In this way, Sloan eloquently draws out the connections that exist between the Romantic aesthetic conventions of the late eighteenth to mid-nineteenth century, colonial presentations of the Australian landscape, and their intersection with the modern signifiers and stories of contemporary Australia.
Characterized by the glorification of the past and nature, Romanticism also placed emphasis on emotion and individualism.In the hands of Romantic artists, nature was accorded the exalted status of the sublime. Paintings of the Romantic period connected the sublime to experiences of awe and danger as much as experiences of transcendental beauty. Adventure and exploration were tempered by shipwrecks and tempests. As much as it was in many ways progressive and imbued with hopeful optimism, Romanticism also came to be strongly associated with nationalism.
When European explorers of the late eighteenth century ventured to Australia, their sails were bolstered by the burgeoning intellectual and artistic movement of Romanticism. By the time the young colony had been established in the mid-nineteenth century, Romanticism had become the prevailing artistic convention. Today, we romanticize our colonial past while glamorizing its less than illustrious realities; we share our predecessor’s hunger for commodities – a hunger that has evolved into the fetishisation of brands; and the dark cloud of nationalism looms heavy on our horizon.

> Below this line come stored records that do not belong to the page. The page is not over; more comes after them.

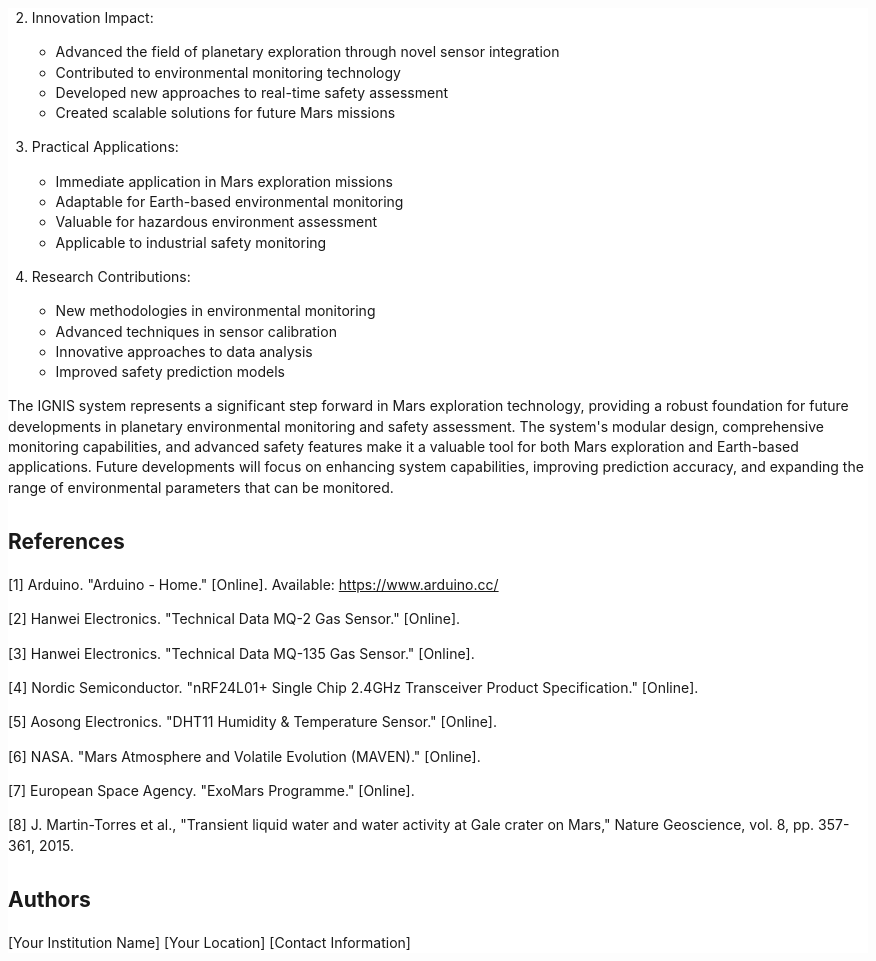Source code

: 2. Innovation Impact:
   - Advanced the field of planetary exploration through novel sensor integration
   - Contributed to environmental monitoring technology
   - Developed new approaches to real-time safety assessment
   - Created scalable solutions for future Mars missions

3. Practical Applications:
   - Immediate application in Mars exploration missions
   - Adaptable for Earth-based environmental monitoring
   - Valuable for hazardous environment assessment
   - Applicable to industrial safety monitoring

4. Research Contributions:
   - New methodologies in environmental monitoring
   - Advanced techniques in sensor calibration
   - Innovative approaches to data analysis
   - Improved safety prediction models

The IGNIS system represents a significant step forward in Mars exploration technology, providing a robust foundation for future developments in planetary environmental monitoring and safety assessment. The system's modular design, comprehensive monitoring capabilities, and advanced safety features make it a valuable tool for both Mars exploration and Earth-based applications. Future developments will focus on enhancing system capabilities, improving prediction accuracy, and expanding the range of environmental parameters that can be monitored.

## References
[1] Arduino. "Arduino - Home." [Online]. Available: https://www.arduino.cc/

[2] Hanwei Electronics. "Technical Data MQ-2 Gas Sensor." [Online].

[3] Hanwei Electronics. "Technical Data MQ-135 Gas Sensor." [Online].

[4] Nordic Semiconductor. "nRF24L01+ Single Chip 2.4GHz Transceiver Product Specification." [Online].

[5] Aosong Electronics. "DHT11 Humidity & Temperature Sensor." [Online].

[6] NASA. "Mars Atmosphere and Volatile Evolution (MAVEN)." [Online].

[7] European Space Agency. "ExoMars Programme." [Online].

[8] J. Martin-Torres et al., "Transient liquid water and water activity at Gale crater on Mars," Nature Geoscience, vol. 8, pp. 357-361, 2015.

## Authors
[Your Institution Name]
[Your Location]
[Contact Information] 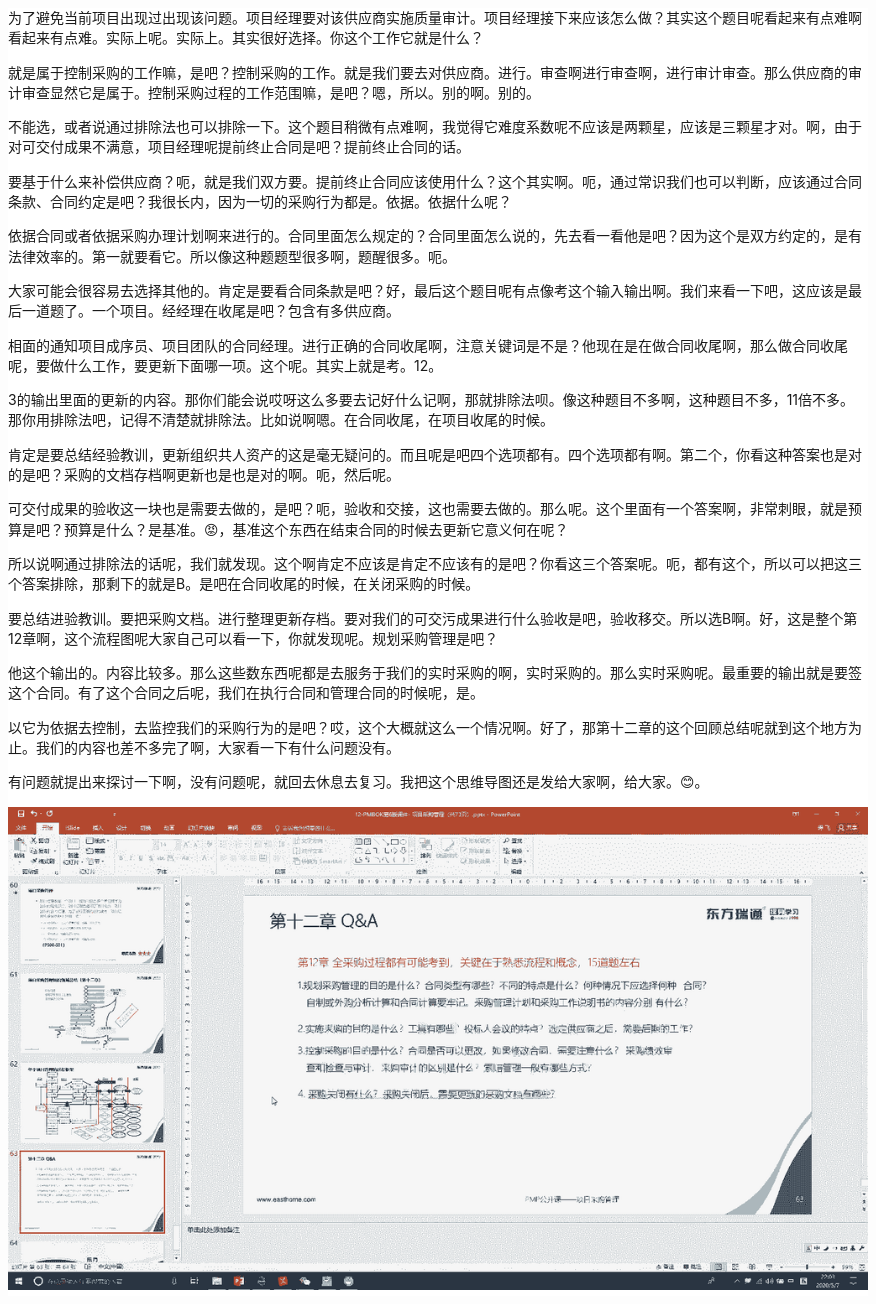 为了避免当前项目出现过出现该问题。项目经理要对该供应商实施质量审计。项目经理接下来应该怎么做？其实这个题目呢看起来有点难啊看起来有点难。实际上呢。实际上。其实很好选择。你这个工作它就是什么？

就是属于控制采购的工作嘛，是吧？控制采购的工作。就是我们要去对供应商。进行。审查啊进行审查啊，进行审计审查。那么供应商的审计审查显然它是属于。控制采购过程的工作范围嘛，是吧？嗯，所以。别的啊。别的。

不能选，或者说通过排除法也可以排除一下。这个题目稍微有点难啊，我觉得它难度系数呢不应该是两颗星，应该是三颗星才对。啊，由于对可交付成果不满意，项目经理呢提前终止合同是吧？提前终止合同的话。

要基于什么来补偿供应商？呃，就是我们双方要。提前终止合同应该使用什么？这个其实啊。呃，通过常识我们也可以判断，应该通过合同条款、合同约定是吧？我很长内，因为一切的采购行为都是。依据。依据什么呢？

依据合同或者依据采购办理计划啊来进行的。合同里面怎么规定的？合同里面怎么说的，先去看一看他是吧？因为这个是双方约定的，是有法律效率的。第一就要看它。所以像这种题题型很多啊，题醒很多。呃。

大家可能会很容易去选择其他的。肯定是要看合同条款是吧？好，最后这个题目呢有点像考这个输入输出啊。我们来看一下吧，这应该是最后一道题了。一个项目。经经理在收尾是吧？包含有多供应商。

相面的通知项目成序员、项目团队的合同经理。进行正确的合同收尾啊，注意关键词是不是？他现在是在做合同收尾啊，那么做合同收尾呢，要做什么工作，要更新下面哪一项。这个呢。其实上就是考。12。

3的输出里面的更新的内容。那你们能会说哎呀这么多要去记好什么记啊，那就排除法呗。像这种题目不多啊，这种题目不多，11倍不多。那你用排除法吧，记得不清楚就排除法。比如说啊嗯。在合同收尾，在项目收尾的时候。

肯定是要总结经验教训，更新组织共人资产的这是毫无疑问的。而且呢是吧四个选项都有。四个选项都有啊。第二个，你看这种答案也是对的是吧？采购的文档存档啊更新也是也是对的啊。呃，然后呢。

可交付成果的验收这一块也是需要去做的，是吧？呃，验收和交接，这也需要去做的。那么呢。这个里面有一个答案啊，非常刺眼，就是预算是吧？预算是什么？是基准。😡，基准这个东西在结束合同的时候去更新它意义何在呢？

所以说啊通过排除法的话呢，我们就发现。这个啊肯定不应该是肯定不应该有的是吧？你看这三个答案呢。呃，都有这个，所以可以把这三个答案排除，那剩下的就是B。是吧在合同收尾的时候，在关闭采购的时候。

要总结进验教训。要把采购文档。进行整理更新存档。要对我们的可交污成果进行什么验收是吧，验收移交。所以选B啊。好，这是整个第12章啊，这个流程图呢大家自己可以看一下，你就发现呢。规划采购管理是吧？

他这个输出的。内容比较多。那么这些数东西呢都是去服务于我们的实时采购的啊，实时采购的。那么实时采购呢。最重要的输出就是要签这个合同。有了这个合同之后呢，我们在执行合同和管理合同的时候呢，是。

以它为依据去控制，去监控我们的采购行为的是吧？哎，这个大概就这么一个情况啊。好了，那第十二章的这个回顾总结呢就到这个地方为止。我们的内容也差不多完了啊，大家看一下有什么问题没有。

有问题就提出来探讨一下啊，没有问题呢，就回去休息去复习。我把这个思维导图还是发给大家啊，给大家。😊。

![](img/f40dc2bf7e08bd821dfc9456d0aa2803_7.png)
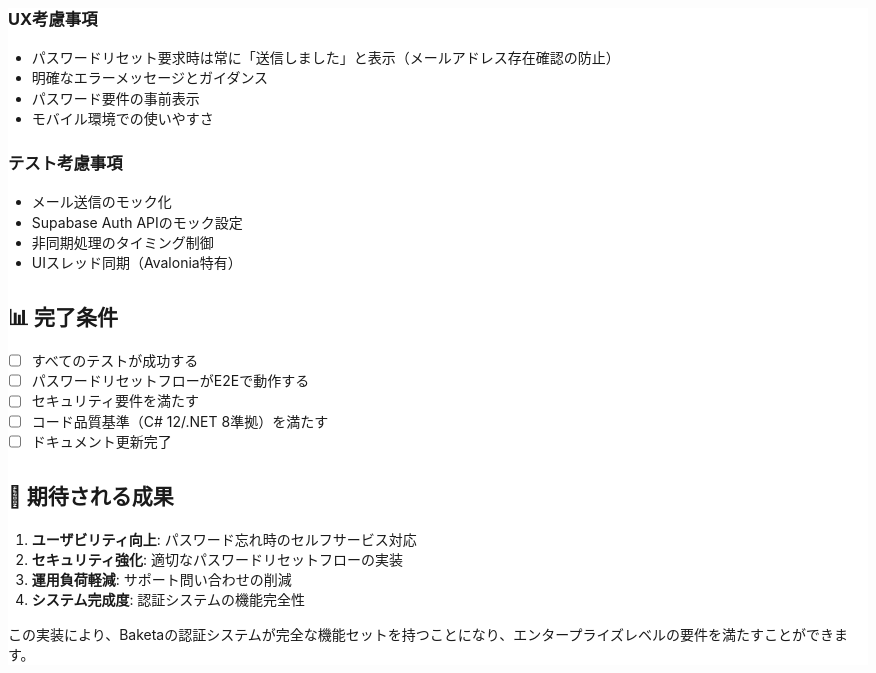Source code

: ### UX考慮事項
- パスワードリセット要求時は常に「送信しました」と表示（メールアドレス存在確認の防止）
- 明確なエラーメッセージとガイダンス
- パスワード要件の事前表示
- モバイル環境での使いやすさ

### テスト考慮事項
- メール送信のモック化
- Supabase Auth APIのモック設定
- 非同期処理のタイミング制御
- UIスレッド同期（Avalonia特有）

## 📊 完了条件

- [ ] すべてのテストが成功する
- [ ] パスワードリセットフローがE2Eで動作する
- [ ] セキュリティ要件を満たす
- [ ] コード品質基準（C# 12/.NET 8準拠）を満たす
- [ ] ドキュメント更新完了

## 🎯 期待される成果

1. **ユーザビリティ向上**: パスワード忘れ時のセルフサービス対応
2. **セキュリティ強化**: 適切なパスワードリセットフローの実装
3. **運用負荷軽減**: サポート問い合わせの削減
4. **システム完成度**: 認証システムの機能完全性

この実装により、Baketaの認証システムが完全な機能セットを持つことになり、エンタープライズレベルの要件を満たすことができます。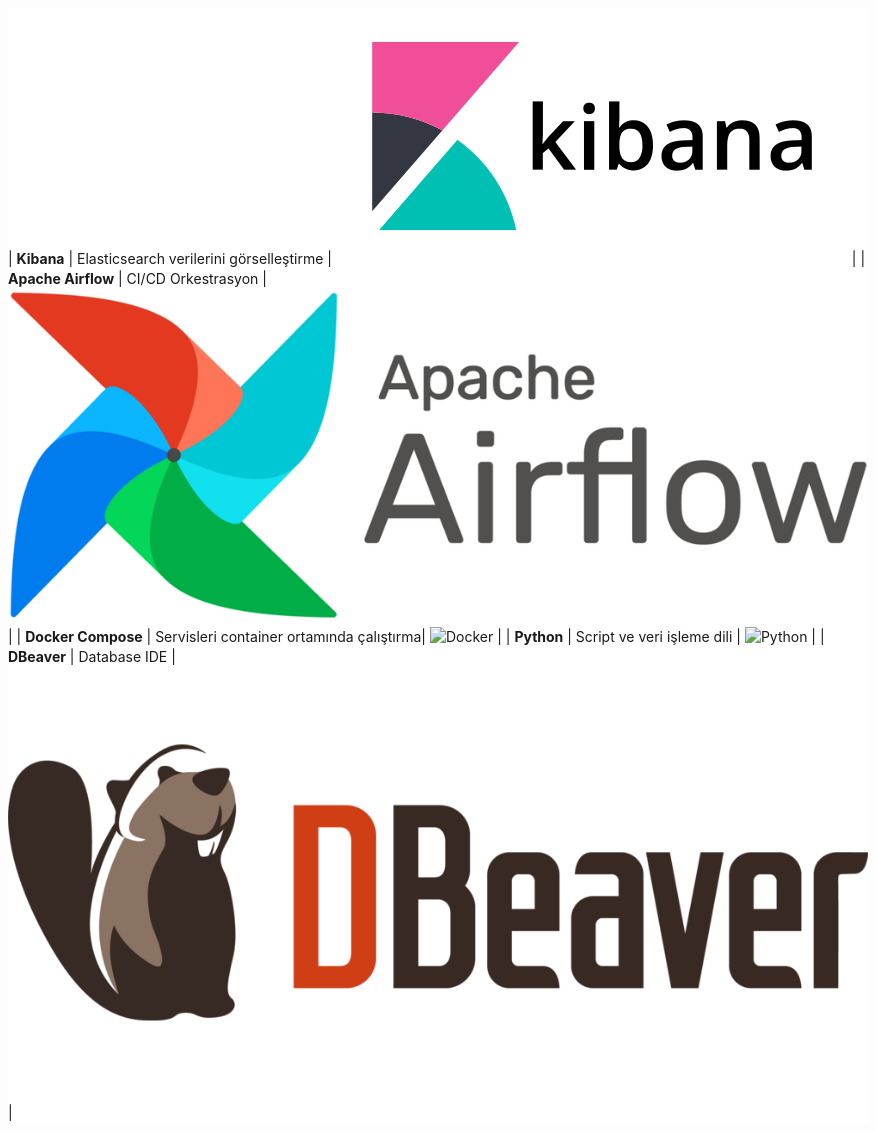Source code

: | **Kibana**         | Elasticsearch verilerini görselleştirme | ![Kibana](assets/kibana.png)                          |
| **Apache Airflow** | CI/CD Orkestrasyon                      | ![Airflow](assets/Airflow.png)         |
| **Docker Compose** | Servisleri container ortamında çalıştırma| ![Docker](https://www.docker.com/wp-content/uploads/2022/03/vertical-logo-monochromatic.png)         |
| **Python**         | Script ve veri işleme dili              | ![Python](https://www.python.org/static/community_logos/python-logo.png)                            |
| **DBeaver**        | Database IDE                            | ![DBeaver](assets/dbeaver.png)                            |
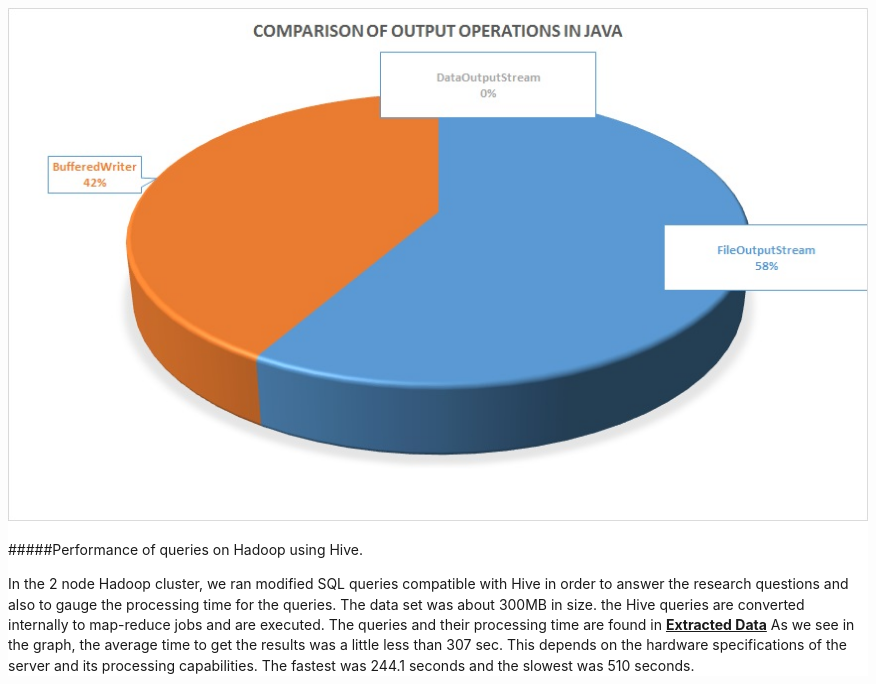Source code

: ![](Graphs_and_Charts/Output_Operations.jpg)


#####Performance of queries on Hadoop using Hive.

In the 2 node Hadoop cluster, we ran modified SQL queries compatible with Hive in order to answer the research questions and also to gauge the processing time for the queries. The data set was about 300MB in size. the Hive queries are converted internally to map-reduce jobs and are executed. The queries and their processing time are found in **[Extracted Data](Result_Sets/Extracted_Data.xlsx)**
As we see in the graph, the average time to get the results was a little less than 307 sec. This depends on the hardware specifications of the server and its processing capabilities. The fastest was 244.1 seconds and the slowest was 510 seconds.
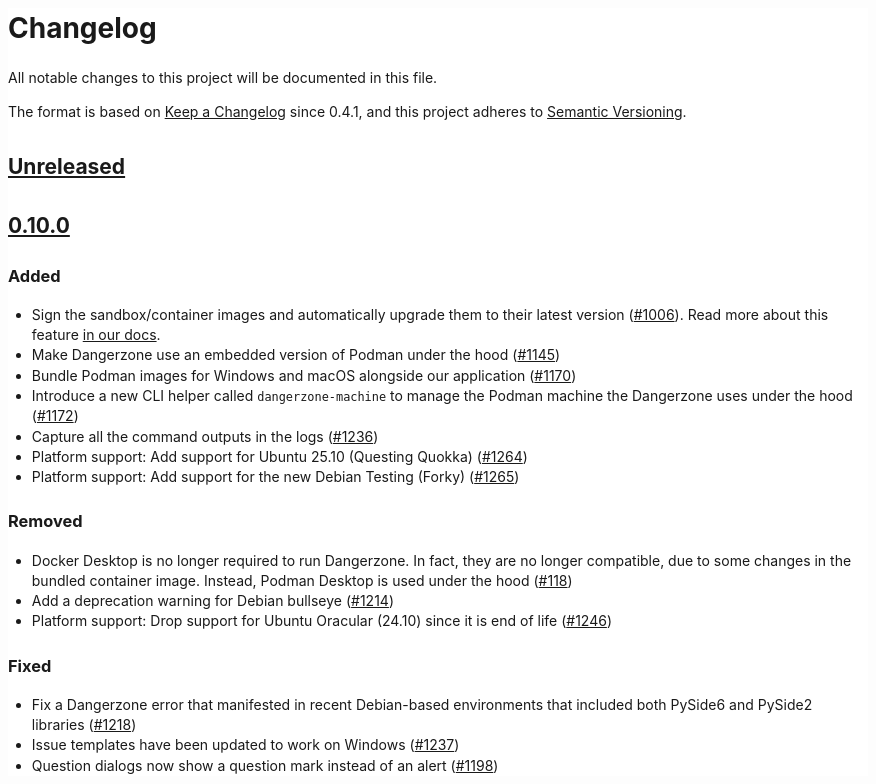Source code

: # Changelog

All notable changes to this project will be documented in this file.

The format is based on [Keep a Changelog](https://keepachangelog.com/en/1.0.0/)
since 0.4.1, and this project adheres to [Semantic Versioning](https://semver.org/spec/v2.0.0.html).

## [Unreleased](https://github.com/freedomofpress/dangerzone/compare/v0.9.0...HEAD)

## [0.10.0](https://github.com/freedomofpress/dangerzone/compare/v0.10.0...0.9.1)

### Added

- Sign the sandbox/container images and automatically upgrade them to their latest version
  ([#1006](https://github.com/freedomofpress/dangerzone/issues/1006)).
  Read more about this feature [in our docs](https://github.com/freedomofpress/dangerzone/blob/main/docs/independent-container-updates.md).
- Make Dangerzone use an embedded version of Podman under the hood
  ([#1145](https://github.com/freedomofpress/dangerzone/issues/1145))
- Bundle Podman images for Windows and macOS alongside our application
  ([#1170](https://github.com/freedomofpress/dangerzone/issues/1170))
- Introduce a new CLI helper called `dangerzone-machine` to manage the Podman
  machine the Dangerzone uses under the hood
  ([#1172](https://github.com/freedomofpress/dangerzone/issues/1172))
- Capture all the command outputs in the logs ([#1236](https://github.com/freedomofpress/dangerzone/issues/1172))
- Platform support: Add support for Ubuntu 25.10 (Questing Quokka)
  ([#1264](https://github.com/freedomofpress/dangerzone/issues/1264))
- Platform support: Add support for the new Debian Testing (Forky)
  ([#1265](https://github.com/freedomofpress/dangerzone/issues/1265))

### Removed

- Docker Desktop is no longer required to run Dangerzone. In fact, they are no
  longer compatible, due to some changes in the bundled container image.
  Instead, Podman Desktop is used under the hood
  ([#118](https://github.com/freedomofpress/dangerzone/issues/118))
- Add a deprecation warning for Debian bullseye ([#1214](https://github.com/freedomofpress/dangerzone/issues/1214))
- Platform support: Drop support for Ubuntu Oracular (24.10) since it is end of life ([#1246](https://github.com/freedomofpress/dangerzone/issues/1246))

### Fixed

- Fix a Dangerzone error that manifested in recent Debian-based environments
  that included both PySide6 and PySide2 libraries
  ([#1218](https://github.com/freedomofpress/dangerzone/issues/1218))
- Issue templates have been updated to work on Windows
  ([#1237](https://github.com/freedomofpress/dangerzone/issues/1237))
- Question dialogs now show a question mark instead of an alert
  ([#1198](https://github.com/freedomofpress/dangerzone/issues/1198))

This series presents a distillation of South Australian artist’s recent research into the processes of signification and mythmaking inherent in the historical narratives that feed into our national identity. Through its disruptive re-visioning of Australian stories and symbols, I will tell my children’s children… points to history as a convenient tool for the commodification, packaging, and re-packaging of ideas and underlying impulses that seem to remain in circulation, just surfacing in different guises.